YOUR TASK
Taking the data below, please print only the lines from the line holding "exposure_s: 1/160" to the line holding "exposure_s: 1/320", inclusive, with pictures omitted.

[Camera metadata records]
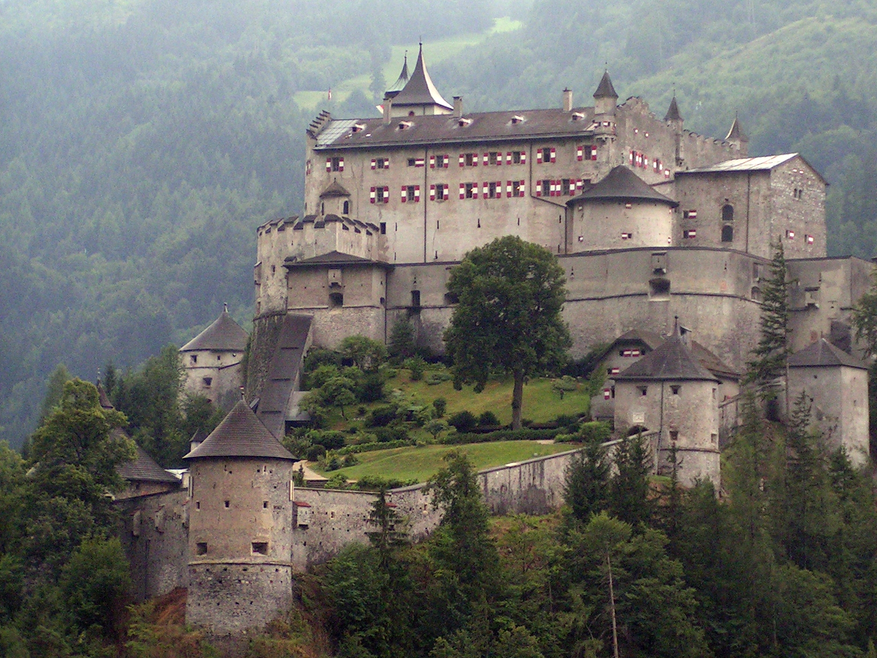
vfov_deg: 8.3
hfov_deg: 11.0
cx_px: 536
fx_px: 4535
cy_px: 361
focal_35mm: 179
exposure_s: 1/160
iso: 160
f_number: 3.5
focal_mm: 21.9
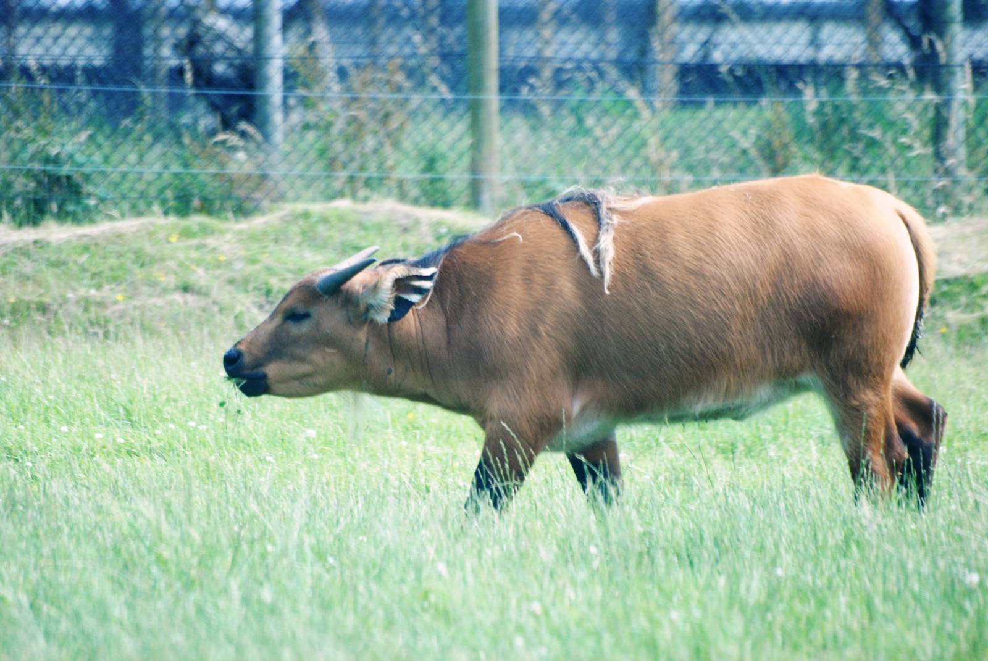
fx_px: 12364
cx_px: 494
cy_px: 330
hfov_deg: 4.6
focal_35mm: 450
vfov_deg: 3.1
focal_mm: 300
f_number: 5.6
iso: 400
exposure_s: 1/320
--
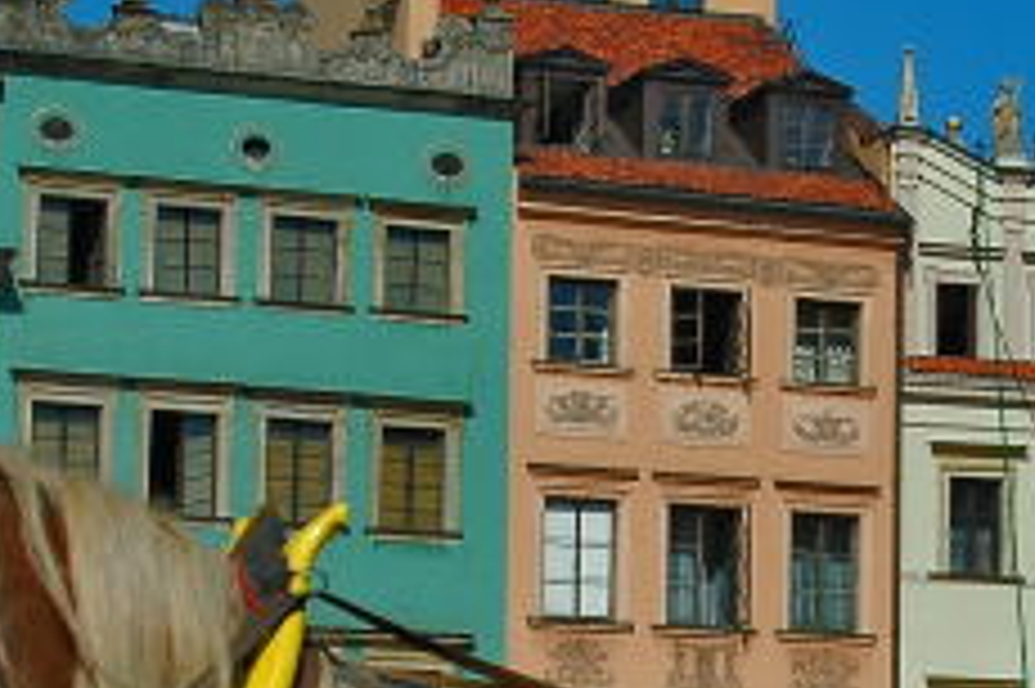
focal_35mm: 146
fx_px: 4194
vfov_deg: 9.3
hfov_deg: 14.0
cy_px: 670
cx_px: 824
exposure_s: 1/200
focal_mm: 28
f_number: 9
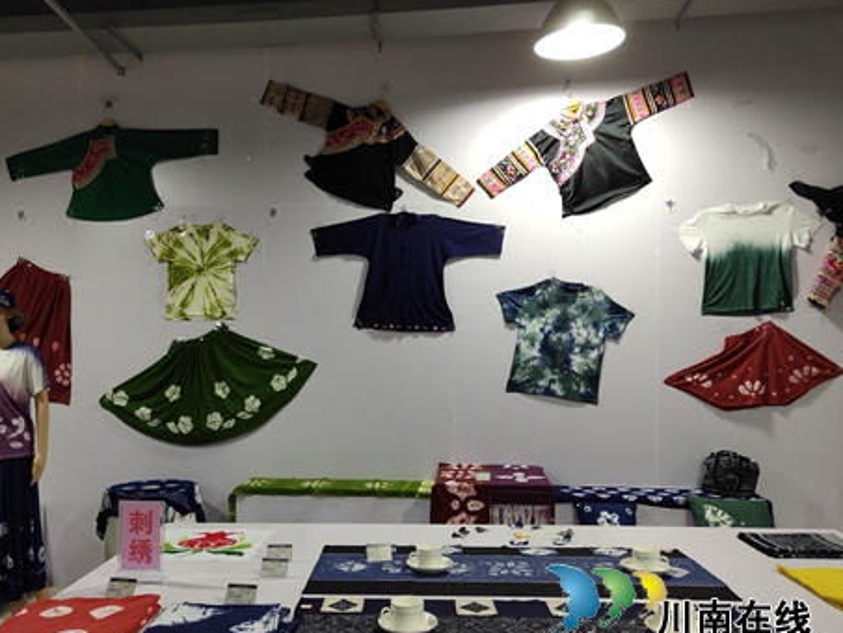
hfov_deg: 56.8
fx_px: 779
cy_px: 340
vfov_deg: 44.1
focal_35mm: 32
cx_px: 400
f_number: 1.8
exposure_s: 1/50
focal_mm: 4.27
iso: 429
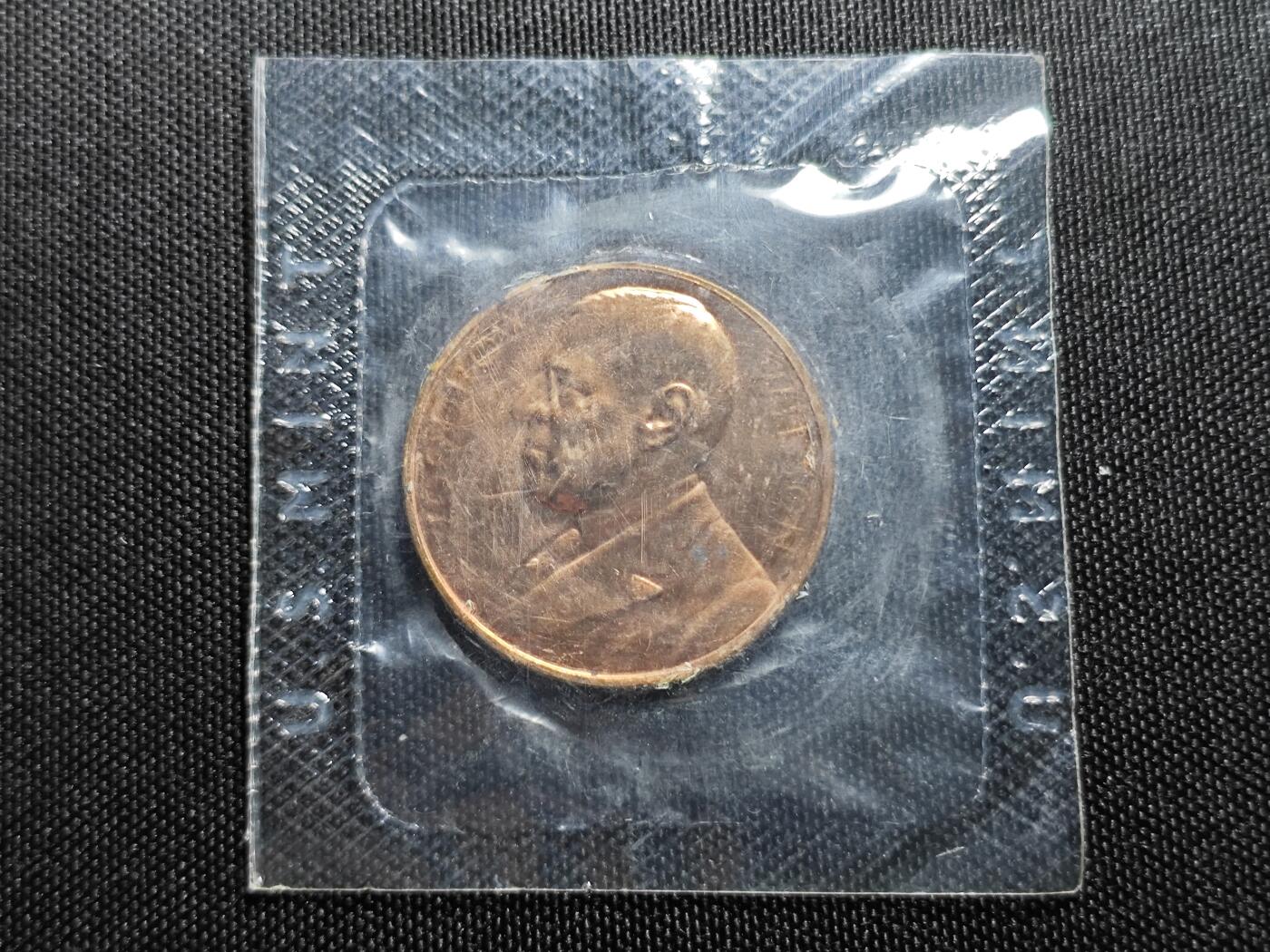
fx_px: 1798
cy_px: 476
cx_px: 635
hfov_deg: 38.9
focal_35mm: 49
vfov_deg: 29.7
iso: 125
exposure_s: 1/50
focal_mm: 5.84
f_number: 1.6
...
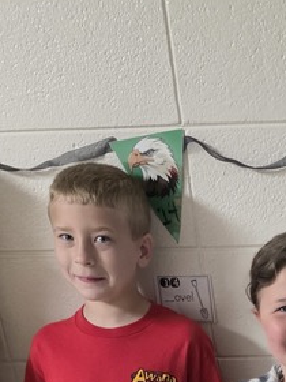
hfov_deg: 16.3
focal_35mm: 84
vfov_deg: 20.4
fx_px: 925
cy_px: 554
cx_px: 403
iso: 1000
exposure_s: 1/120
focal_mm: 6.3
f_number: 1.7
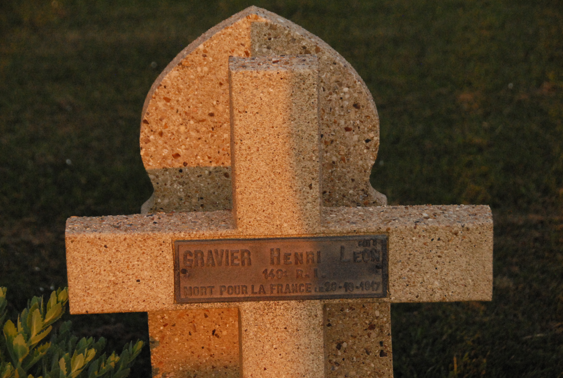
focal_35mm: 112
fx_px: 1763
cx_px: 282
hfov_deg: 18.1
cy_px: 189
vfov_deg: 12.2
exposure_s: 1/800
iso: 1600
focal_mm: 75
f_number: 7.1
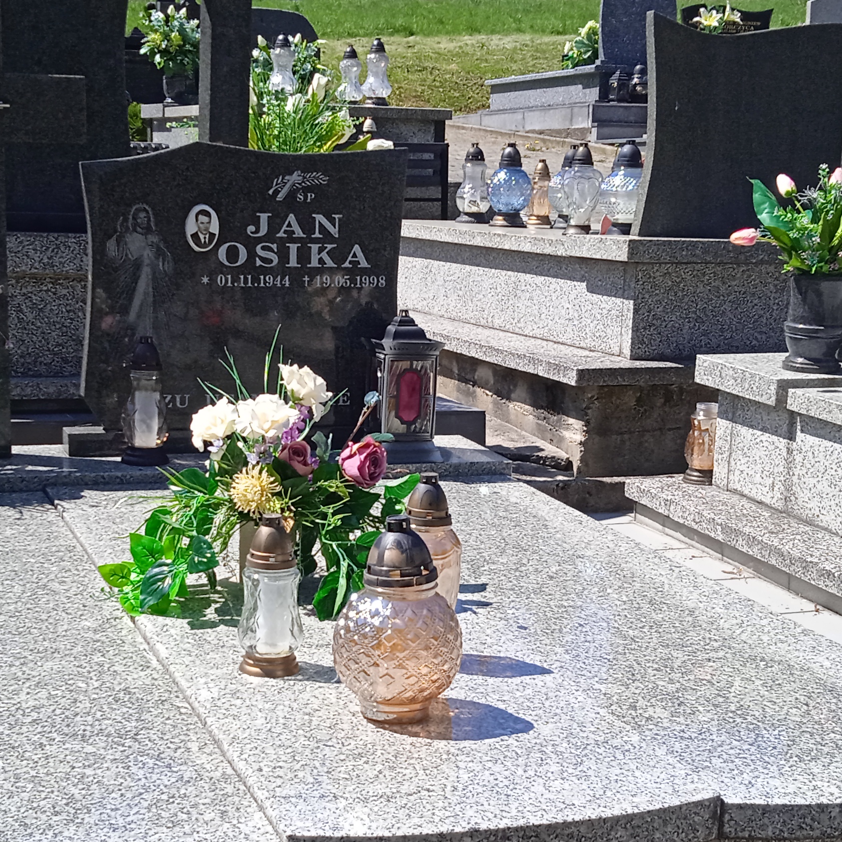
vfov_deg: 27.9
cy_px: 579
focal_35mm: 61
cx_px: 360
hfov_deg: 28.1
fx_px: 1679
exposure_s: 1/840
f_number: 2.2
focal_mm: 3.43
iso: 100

SOLUTION TO THIS TASK
exposure_s: 1/160
iso: 160
f_number: 3.5
focal_mm: 21.9
fx_px: 12364
cx_px: 494
cy_px: 330
hfov_deg: 4.6
focal_35mm: 450
vfov_deg: 3.1
focal_mm: 300
f_number: 5.6
iso: 400
exposure_s: 1/320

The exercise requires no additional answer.